I said it before, and I'll say it again: the best solution, unless you have very specific requirements, is to use your operating system's native encryption mechanism. This has superior integration, so it tends to be easier to use and administer not only for single-OS users and administrator but even for dual-OS users.
This means: under Windows, use Bitlocker. Under Linux, use Dm-crypt via LUKS for whole-disk encryption, and Ecryptfs for home directory encryption.

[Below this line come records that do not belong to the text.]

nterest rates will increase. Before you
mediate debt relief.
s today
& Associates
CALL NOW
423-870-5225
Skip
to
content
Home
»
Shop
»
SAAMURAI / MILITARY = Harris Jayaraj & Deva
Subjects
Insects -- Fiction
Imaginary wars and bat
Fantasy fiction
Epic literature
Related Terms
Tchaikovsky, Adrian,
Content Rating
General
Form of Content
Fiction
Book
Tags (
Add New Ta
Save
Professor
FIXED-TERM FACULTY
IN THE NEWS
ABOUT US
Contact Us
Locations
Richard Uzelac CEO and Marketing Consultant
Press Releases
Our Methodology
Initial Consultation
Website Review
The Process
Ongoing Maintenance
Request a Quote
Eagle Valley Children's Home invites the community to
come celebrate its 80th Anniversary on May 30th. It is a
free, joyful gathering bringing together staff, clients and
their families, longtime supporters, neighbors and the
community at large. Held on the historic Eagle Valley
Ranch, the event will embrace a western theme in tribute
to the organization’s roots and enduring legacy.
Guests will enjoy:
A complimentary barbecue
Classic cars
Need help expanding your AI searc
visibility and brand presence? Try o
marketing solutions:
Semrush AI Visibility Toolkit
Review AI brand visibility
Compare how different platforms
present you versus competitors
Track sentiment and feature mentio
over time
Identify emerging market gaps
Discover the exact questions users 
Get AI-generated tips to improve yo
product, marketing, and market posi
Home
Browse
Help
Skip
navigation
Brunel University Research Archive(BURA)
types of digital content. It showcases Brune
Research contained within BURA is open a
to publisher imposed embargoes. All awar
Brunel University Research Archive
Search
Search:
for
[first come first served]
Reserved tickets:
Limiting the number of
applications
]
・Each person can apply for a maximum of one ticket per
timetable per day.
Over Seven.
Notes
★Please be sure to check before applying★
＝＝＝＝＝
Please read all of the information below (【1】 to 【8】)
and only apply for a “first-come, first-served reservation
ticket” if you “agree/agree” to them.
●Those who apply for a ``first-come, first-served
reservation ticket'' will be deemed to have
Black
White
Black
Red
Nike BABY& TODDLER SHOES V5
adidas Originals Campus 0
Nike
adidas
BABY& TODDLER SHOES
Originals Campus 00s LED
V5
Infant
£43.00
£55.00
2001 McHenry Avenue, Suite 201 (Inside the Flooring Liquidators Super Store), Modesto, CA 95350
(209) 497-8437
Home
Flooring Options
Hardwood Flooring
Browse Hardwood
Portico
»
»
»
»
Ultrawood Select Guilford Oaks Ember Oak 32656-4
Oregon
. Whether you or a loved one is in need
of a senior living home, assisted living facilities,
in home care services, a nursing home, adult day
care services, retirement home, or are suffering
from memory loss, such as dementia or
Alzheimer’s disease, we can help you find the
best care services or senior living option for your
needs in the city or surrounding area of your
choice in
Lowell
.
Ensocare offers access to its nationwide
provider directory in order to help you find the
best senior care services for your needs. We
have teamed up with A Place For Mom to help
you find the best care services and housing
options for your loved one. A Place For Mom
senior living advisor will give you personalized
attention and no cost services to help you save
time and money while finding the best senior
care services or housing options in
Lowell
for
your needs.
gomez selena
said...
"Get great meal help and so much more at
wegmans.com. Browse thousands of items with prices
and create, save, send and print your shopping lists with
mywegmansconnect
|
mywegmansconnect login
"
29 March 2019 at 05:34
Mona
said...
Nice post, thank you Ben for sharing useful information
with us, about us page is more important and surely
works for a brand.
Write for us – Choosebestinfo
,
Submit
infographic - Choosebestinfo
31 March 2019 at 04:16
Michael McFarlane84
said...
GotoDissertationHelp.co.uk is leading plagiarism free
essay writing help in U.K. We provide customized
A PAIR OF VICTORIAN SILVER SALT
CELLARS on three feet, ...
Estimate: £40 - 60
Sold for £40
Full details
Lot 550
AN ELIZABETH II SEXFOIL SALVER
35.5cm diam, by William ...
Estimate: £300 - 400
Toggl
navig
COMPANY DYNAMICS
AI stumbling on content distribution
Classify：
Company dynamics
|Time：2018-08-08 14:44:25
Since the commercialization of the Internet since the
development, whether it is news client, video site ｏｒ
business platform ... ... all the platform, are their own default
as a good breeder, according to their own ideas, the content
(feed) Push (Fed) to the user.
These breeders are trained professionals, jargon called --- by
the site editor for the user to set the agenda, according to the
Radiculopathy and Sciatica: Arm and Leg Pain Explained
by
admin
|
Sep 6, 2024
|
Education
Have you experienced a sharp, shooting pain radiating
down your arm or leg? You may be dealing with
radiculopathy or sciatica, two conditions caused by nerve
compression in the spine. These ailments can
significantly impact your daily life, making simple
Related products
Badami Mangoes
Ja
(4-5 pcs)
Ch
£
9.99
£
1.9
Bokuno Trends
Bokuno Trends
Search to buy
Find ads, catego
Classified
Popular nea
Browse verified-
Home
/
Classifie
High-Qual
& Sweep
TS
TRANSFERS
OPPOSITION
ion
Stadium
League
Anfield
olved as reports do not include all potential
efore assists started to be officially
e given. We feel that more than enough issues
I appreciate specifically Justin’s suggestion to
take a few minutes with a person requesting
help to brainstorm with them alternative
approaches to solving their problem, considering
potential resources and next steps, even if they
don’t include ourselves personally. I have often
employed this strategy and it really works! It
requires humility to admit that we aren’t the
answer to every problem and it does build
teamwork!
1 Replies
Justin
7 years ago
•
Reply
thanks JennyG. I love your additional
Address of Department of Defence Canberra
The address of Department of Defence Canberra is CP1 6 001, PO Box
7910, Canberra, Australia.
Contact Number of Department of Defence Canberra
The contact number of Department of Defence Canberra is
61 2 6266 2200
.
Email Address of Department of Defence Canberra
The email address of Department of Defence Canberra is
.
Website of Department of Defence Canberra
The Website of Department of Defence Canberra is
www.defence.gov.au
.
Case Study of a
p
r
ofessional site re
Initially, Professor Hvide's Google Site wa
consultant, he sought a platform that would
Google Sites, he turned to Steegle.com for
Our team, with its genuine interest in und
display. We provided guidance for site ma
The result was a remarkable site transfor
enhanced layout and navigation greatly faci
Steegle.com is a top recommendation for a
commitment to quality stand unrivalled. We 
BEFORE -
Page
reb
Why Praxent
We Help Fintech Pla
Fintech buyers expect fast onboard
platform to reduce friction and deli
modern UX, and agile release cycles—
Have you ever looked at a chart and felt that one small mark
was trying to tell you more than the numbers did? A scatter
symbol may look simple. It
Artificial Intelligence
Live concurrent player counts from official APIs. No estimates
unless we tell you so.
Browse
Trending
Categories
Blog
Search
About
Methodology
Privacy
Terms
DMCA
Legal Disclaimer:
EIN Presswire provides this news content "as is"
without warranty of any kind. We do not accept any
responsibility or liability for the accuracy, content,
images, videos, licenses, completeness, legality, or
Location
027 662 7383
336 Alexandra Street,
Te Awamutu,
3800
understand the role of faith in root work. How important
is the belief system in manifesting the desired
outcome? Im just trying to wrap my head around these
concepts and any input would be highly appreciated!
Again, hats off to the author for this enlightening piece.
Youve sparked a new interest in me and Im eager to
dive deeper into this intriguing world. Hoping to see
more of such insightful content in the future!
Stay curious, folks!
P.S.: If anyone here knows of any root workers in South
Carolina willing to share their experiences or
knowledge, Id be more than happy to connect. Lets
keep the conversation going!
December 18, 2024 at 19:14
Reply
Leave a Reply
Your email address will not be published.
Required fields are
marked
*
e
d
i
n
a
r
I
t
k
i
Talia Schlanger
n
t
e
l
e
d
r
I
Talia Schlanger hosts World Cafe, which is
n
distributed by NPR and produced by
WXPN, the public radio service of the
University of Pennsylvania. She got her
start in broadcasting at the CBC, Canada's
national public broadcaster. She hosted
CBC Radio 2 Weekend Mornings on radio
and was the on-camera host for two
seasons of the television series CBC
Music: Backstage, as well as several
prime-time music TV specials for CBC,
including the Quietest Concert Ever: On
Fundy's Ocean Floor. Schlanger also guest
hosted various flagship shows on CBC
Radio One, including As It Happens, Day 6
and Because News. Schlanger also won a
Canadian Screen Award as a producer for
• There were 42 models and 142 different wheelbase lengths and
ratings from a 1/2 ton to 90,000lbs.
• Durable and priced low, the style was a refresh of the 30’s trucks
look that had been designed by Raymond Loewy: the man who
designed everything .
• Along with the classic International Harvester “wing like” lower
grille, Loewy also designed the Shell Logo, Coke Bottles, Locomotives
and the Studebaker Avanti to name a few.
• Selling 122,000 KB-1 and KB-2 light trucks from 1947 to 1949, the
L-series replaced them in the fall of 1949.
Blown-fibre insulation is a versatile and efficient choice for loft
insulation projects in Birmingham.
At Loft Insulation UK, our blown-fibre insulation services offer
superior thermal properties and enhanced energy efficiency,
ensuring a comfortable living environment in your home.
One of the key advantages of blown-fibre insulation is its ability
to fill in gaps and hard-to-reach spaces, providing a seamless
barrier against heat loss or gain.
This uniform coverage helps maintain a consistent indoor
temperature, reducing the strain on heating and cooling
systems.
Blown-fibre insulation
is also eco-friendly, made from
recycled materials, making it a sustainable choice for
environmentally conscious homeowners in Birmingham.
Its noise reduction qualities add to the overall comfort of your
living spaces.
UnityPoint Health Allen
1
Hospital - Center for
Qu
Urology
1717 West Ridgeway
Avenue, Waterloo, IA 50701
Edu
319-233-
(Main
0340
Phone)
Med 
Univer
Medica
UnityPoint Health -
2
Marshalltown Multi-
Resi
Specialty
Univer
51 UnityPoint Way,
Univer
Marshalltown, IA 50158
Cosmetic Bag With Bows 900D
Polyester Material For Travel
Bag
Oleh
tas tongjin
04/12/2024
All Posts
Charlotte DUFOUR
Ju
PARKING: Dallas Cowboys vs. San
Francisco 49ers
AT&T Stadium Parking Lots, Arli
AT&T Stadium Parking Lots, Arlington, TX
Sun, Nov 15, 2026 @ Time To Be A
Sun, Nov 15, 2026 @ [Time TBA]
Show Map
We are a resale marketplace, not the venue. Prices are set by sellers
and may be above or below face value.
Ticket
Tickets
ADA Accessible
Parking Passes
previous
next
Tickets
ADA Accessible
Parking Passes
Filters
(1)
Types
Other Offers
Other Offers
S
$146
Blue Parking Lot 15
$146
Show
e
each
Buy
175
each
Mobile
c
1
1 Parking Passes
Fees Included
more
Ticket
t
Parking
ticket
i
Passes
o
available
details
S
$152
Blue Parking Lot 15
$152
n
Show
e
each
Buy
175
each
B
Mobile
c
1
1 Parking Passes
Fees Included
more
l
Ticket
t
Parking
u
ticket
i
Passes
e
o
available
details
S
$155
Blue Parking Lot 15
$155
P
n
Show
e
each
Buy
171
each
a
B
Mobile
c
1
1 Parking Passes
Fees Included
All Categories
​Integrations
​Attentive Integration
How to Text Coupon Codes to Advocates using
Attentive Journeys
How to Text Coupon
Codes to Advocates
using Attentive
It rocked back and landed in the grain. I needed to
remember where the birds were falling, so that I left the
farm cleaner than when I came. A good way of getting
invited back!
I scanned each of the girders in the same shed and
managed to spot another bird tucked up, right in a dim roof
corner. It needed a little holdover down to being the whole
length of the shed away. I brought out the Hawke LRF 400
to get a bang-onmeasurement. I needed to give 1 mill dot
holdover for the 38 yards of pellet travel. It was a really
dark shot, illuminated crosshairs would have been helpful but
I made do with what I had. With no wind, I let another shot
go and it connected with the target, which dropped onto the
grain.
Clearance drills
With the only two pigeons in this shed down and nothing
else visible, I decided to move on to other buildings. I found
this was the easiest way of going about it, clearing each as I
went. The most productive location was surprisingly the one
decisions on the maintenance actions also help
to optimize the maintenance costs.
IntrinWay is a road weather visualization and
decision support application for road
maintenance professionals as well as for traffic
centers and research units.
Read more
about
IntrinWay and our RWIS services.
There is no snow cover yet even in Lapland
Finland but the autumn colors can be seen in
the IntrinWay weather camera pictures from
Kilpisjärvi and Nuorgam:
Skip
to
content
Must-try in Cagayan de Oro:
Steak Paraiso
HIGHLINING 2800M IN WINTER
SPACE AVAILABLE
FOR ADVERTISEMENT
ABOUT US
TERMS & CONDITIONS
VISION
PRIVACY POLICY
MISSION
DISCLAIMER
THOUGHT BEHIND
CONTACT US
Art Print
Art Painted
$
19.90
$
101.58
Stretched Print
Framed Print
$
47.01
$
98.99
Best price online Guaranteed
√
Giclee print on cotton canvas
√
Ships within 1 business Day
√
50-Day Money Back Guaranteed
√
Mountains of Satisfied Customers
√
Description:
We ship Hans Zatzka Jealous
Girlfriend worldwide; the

The main advantage of Truecrypt is if you have an encrypted removable disk that you want to be able to use under both Windows and Linux. As Linux cannot access encrypted NTFS files and Windows can of course not access Ecryptfs (nor does either OS support the other one's native encryption), the alternatives there are limited. Depending on your adversaries' profile, you may elect to continue to use Truecrypt until vulnerabilities are made public — you need to evaluate the risk of someone stealing your disk now and decrypting it later if a devastating vulnerability are found. Another option would be to use Dm-crypt and access files via a Linux virtual machine (which you could bundle as an appliance on an unencrypted partition on the disk). The simple solution is of course to encrypt individual files (with PGP), but this can be tedious in some scenarios.
If you're concerned about backdoors in your operating system's native encryption mechanism, then you need to be equally concerned with backdoors else where in your operating system. The encryption subsystem isn't even the easiest place to hide a backdoor — for example, it's easier to hide something in the networking stack, and it's easier for that subsystem to report the information outside. A backdoor in the operating system could recognize and extract the key for a third-party encryption mechanism — or it could cut the middleman and leak your data directly. If you don't trust your operating system vendor, you can't trust the operating system at all, period. Using a third-party mechanism only increases the sources that you need to trust.
TrueCrypt also is and remains useful if you use an older or cheaper version of Windows that doesn't have Bitlocker.